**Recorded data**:
================

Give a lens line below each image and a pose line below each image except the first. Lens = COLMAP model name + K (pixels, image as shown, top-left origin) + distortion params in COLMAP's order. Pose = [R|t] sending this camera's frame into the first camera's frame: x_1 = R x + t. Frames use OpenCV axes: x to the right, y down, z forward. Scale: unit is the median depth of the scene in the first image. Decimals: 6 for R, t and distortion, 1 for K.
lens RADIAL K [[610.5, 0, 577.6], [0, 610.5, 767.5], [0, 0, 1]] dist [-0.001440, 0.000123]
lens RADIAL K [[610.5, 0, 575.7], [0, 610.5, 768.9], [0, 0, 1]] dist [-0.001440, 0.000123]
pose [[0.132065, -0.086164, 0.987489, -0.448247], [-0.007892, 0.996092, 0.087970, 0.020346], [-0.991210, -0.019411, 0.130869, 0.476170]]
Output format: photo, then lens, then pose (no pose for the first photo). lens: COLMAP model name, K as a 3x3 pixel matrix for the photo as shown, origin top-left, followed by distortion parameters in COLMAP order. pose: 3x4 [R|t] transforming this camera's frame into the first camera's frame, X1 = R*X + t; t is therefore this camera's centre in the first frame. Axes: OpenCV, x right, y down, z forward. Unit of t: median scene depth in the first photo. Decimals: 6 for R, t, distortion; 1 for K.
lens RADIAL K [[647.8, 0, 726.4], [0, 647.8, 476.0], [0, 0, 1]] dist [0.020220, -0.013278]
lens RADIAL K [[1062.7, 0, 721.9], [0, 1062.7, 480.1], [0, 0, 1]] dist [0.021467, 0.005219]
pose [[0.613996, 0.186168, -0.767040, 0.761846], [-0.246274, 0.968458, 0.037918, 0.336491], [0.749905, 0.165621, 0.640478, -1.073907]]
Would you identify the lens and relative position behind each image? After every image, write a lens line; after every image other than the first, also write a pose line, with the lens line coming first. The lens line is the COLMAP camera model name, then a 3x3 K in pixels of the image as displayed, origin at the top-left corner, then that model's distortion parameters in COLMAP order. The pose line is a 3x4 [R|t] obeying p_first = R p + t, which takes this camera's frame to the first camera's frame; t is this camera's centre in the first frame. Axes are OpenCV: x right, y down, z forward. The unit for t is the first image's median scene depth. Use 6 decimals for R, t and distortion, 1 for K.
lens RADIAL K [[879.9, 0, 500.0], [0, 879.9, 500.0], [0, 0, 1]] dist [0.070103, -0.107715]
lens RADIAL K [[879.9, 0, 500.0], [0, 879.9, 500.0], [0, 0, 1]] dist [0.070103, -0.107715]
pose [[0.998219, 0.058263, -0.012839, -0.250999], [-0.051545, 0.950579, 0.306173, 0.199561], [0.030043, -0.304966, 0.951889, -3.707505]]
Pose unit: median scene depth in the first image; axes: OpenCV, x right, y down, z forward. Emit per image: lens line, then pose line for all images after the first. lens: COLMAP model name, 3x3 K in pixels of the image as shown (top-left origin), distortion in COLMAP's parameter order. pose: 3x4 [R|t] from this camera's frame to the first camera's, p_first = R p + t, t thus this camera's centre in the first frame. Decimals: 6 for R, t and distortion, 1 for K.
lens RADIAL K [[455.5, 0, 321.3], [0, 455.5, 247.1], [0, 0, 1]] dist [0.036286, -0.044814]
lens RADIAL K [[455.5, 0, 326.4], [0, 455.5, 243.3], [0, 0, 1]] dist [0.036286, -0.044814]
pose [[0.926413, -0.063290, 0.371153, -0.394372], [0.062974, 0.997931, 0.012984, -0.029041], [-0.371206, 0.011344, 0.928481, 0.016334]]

================

**Task brief**:
Transcribe the entire listing above verbatim, keeping every line and every character unchanged.

**Written response**:
Give a lens line below each image and a pose line below each image except the first. Lens = COLMAP model name + K (pixels, image as shown, top-left origin) + distortion params in COLMAP's order. Pose = [R|t] sending this camera's frame into the first camera's frame: x_1 = R x + t. Frames use OpenCV axes: x to the right, y down, z forward. Scale: unit is the median depth of the scene in the first image. Decimals: 6 for R, t and distortion, 1 for K.
lens RADIAL K [[610.5, 0, 577.6], [0, 610.5, 767.5], [0, 0, 1]] dist [-0.001440, 0.000123]
lens RADIAL K [[610.5, 0, 575.7], [0, 610.5, 768.9], [0, 0, 1]] dist [-0.001440, 0.000123]
pose [[0.132065, -0.086164, 0.987489, -0.448247], [-0.007892, 0.996092, 0.087970, 0.020346], [-0.991210, -0.019411, 0.130869, 0.476170]]
Output format: photo, then lens, then pose (no pose for the first photo). lens: COLMAP model name, K as a 3x3 pixel matrix for the photo as shown, origin top-left, followed by distortion parameters in COLMAP order. pose: 3x4 [R|t] transforming this camera's frame into the first camera's frame, X1 = R*X + t; t is therefore this camera's centre in the first frame. Axes: OpenCV, x right, y down, z forward. Unit of t: median scene depth in the first photo. Decimals: 6 for R, t, distortion; 1 for K.
lens RADIAL K [[647.8, 0, 726.4], [0, 647.8, 476.0], [0, 0, 1]] dist [0.020220, -0.013278]
lens RADIAL K [[1062.7, 0, 721.9], [0, 1062.7, 480.1], [0, 0, 1]] dist [0.021467, 0.005219]
pose [[0.613996, 0.186168, -0.767040, 0.761846], [-0.246274, 0.968458, 0.037918, 0.336491], [0.749905, 0.165621, 0.640478, -1.073907]]
Would you identify the lens and relative position behind each image? After every image, write a lens line; after every image other than the first, also write a pose line, with the lens line coming first. The lens line is the COLMAP camera model name, then a 3x3 K in pixels of the image as displayed, origin at the top-left corner, then that model's distortion parameters in COLMAP order. The pose line is a 3x4 [R|t] obeying p_first = R p + t, which takes this camera's frame to the first camera's frame; t is this camera's centre in the first frame. Axes are OpenCV: x right, y down, z forward. The unit for t is the first image's median scene depth. Use 6 decimals for R, t and distortion, 1 for K.
lens RADIAL K [[879.9, 0, 500.0], [0, 879.9, 500.0], [0, 0, 1]] dist [0.070103, -0.107715]
lens RADIAL K [[879.9, 0, 500.0], [0, 879.9, 500.0], [0, 0, 1]] dist [0.070103, -0.107715]
pose [[0.998219, 0.058263, -0.012839, -0.250999], [-0.051545, 0.950579, 0.306173, 0.199561], [0.030043, -0.304966, 0.951889, -3.707505]]
Pose unit: median scene depth in the first image; axes: OpenCV, x right, y down, z forward. Emit per image: lens line, then pose line for all images after the first. lens: COLMAP model name, 3x3 K in pixels of the image as shown (top-left origin), distortion in COLMAP's parameter order. pose: 3x4 [R|t] from this camera's frame to the first camera's, p_first = R p + t, t thus this camera's centre in the first frame. Decimals: 6 for R, t and distortion, 1 for K.
lens RADIAL K [[455.5, 0, 321.3], [0, 455.5, 247.1], [0, 0, 1]] dist [0.036286, -0.044814]
lens RADIAL K [[455.5, 0, 326.4], [0, 455.5, 243.3], [0, 0, 1]] dist [0.036286, -0.044814]
pose [[0.926413, -0.063290, 0.371153, -0.394372], [0.062974, 0.997931, 0.012984, -0.029041], [-0.371206, 0.011344, 0.928481, 0.016334]]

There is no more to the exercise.